Mr. Peabody had the body of a pea. Mrs. Krutz, a giant robin, bobbed and pecked at him. Mr. Tenthouse, who each day regaled the lunchroom with tales of his sexual conquests, wore a maiden’s steeple hat. He chatted with a unicorn.

Mr. Garnagle, of purchasing, stood three feet tall, a twig of a man. He wore green leotards and sported pointy ears.

Miss Butterly was a giant she-bear and Jim an open pot of honey.

I exploded into action, rushing to the woman was the unicorn. I told her, “Tenthouse is a virgin! But I’m not!” I waved my arms about and twisted my face into a gnarl. She backed away and fled. I gave chase trying to steer her so that her horn would gore the bear but instead she galloped in the direction of the water cooler. She crashed into the bottle, toppling it, shattering it. Jim screamed from beneath Miss Butterly as gallons of water sloshed across the floor, washing over his pen and ink drawings.

“We really ought to get a water fountain,” Mr.
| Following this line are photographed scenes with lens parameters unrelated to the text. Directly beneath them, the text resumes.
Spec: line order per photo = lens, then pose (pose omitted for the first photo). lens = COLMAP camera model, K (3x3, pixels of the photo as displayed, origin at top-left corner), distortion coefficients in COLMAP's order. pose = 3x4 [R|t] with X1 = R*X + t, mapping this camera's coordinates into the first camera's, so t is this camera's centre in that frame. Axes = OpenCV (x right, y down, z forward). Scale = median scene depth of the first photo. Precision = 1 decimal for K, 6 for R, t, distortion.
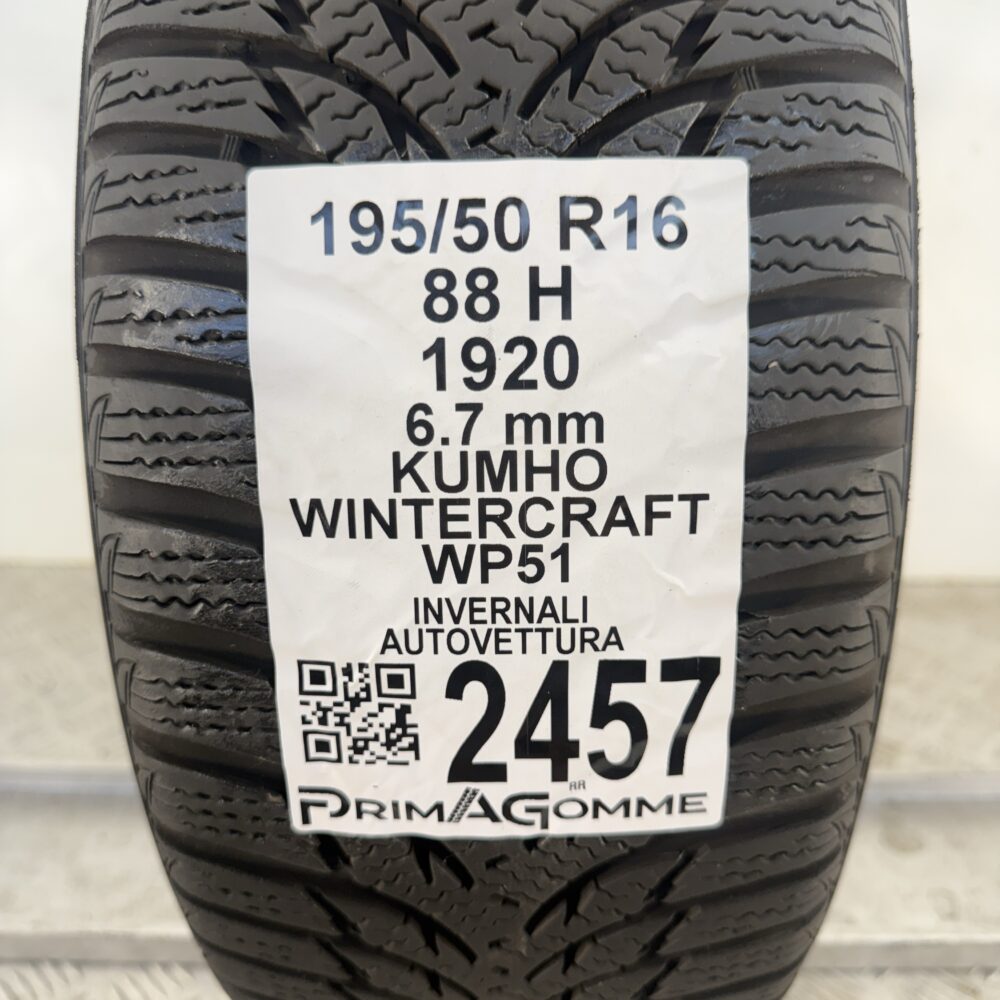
lens RADIAL K [[956.2, 0, 500.0], [0, 956.2, 500.0], [0, 0, 1]] dist [0.143966, -0.419315]
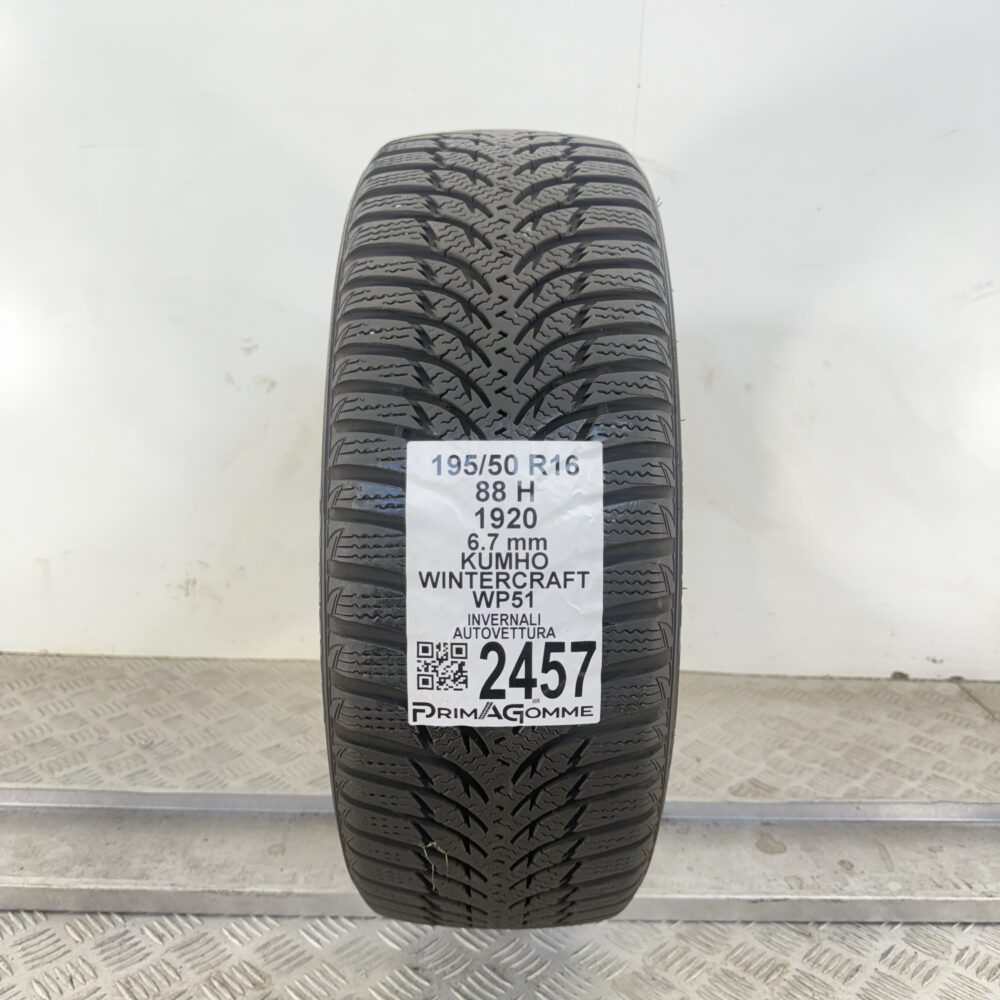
lens RADIAL K [[956.2, 0, 500.0], [0, 956.2, 500.0], [0, 0, 1]] dist [0.143966, -0.419315]
pose [[0.999591, 0.014989, 0.024372, -0.074808], [-0.011433, 0.990086, -0.139998, 0.158487], [-0.026228, 0.139662, 0.989852, -1.453289]]
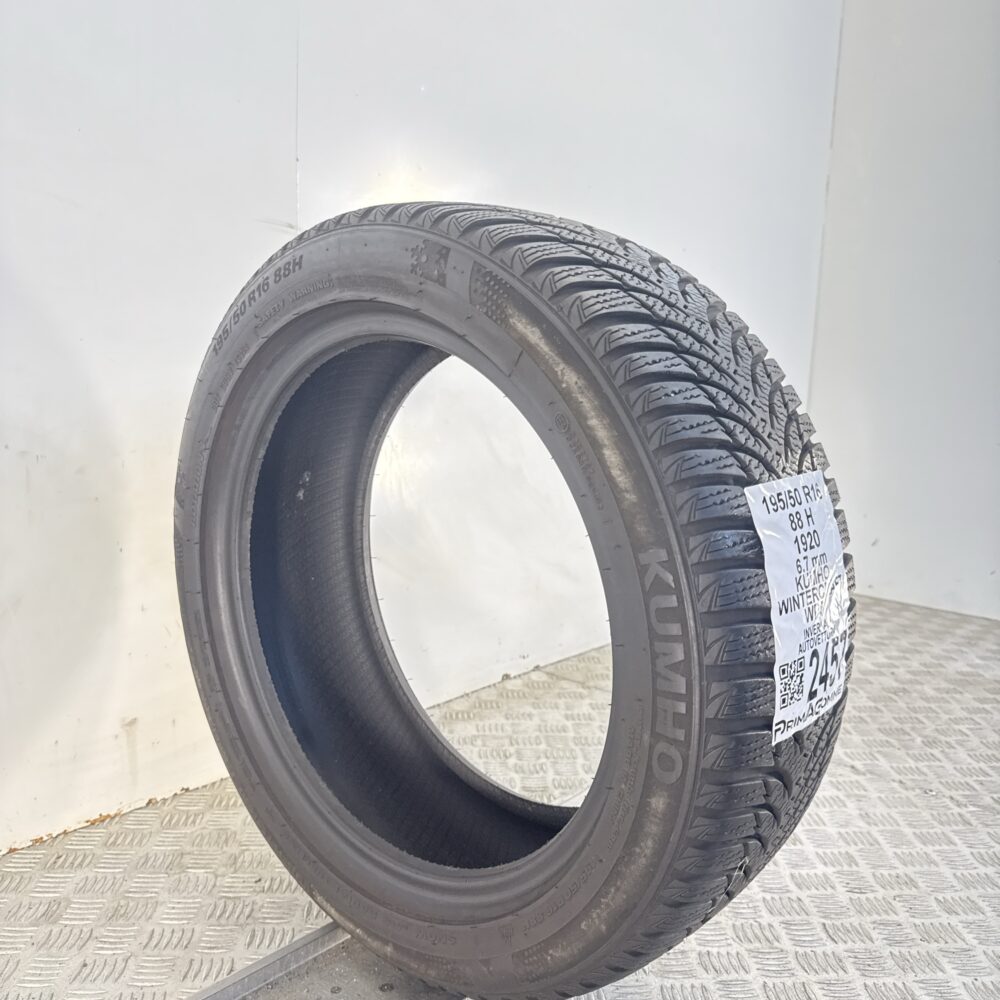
lens RADIAL K [[956.2, 0, 500.0], [0, 956.2, 500.0], [0, 0, 1]] dist [0.143966, -0.419315]
pose [[0.653326, -0.108944, 0.749198, -2.757649], [0.270208, 0.957971, -0.096327, -0.227991], [-0.707215, 0.265372, 0.655305, -0.306464]]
Garnagle commented. “Half the fun of drinking water is guessing how much is going to spritz in your face.” He was wolfing down a hot dog, a red and yellow mustache on his upper lip. He had a pixie-like smile. Then I remembered the vision: he was three feet tall with leaf-like ears. He was the elf! And on his knee was a splash of mustard.

“Elf knee!” I cried.

I grabbed a squeeze-bottle of mustard from the serving table and rushed up behind Miss Butterly, firing its contents all over her. She turned and roared at me. I shot a blast of mustard into the blaze of her red eyes.

Jim slipped free, fell to the floor gasping for air. He squinted about, his eyeglasses having been sucked down Miss Butterly’s cleavage and lost to another dimension. Crawling along the floor, flopping about with his hands, splashing through the puddle, he shouted, “no, no!” He crumpled up soggy pages from his sketch pad, the ink bleeding through his fingers.

The giant robin swooped down on me, knocking me to the floor pecking at the gourd. Butterly looked to me with hatred. I called out to Jim who glanced about, seeing nothing. The unicorn kept her distance, stamping her feet. I began laughing.

“We are going to get a water fountain,” Mr. Garnagle said. “These bottles make such a mess.”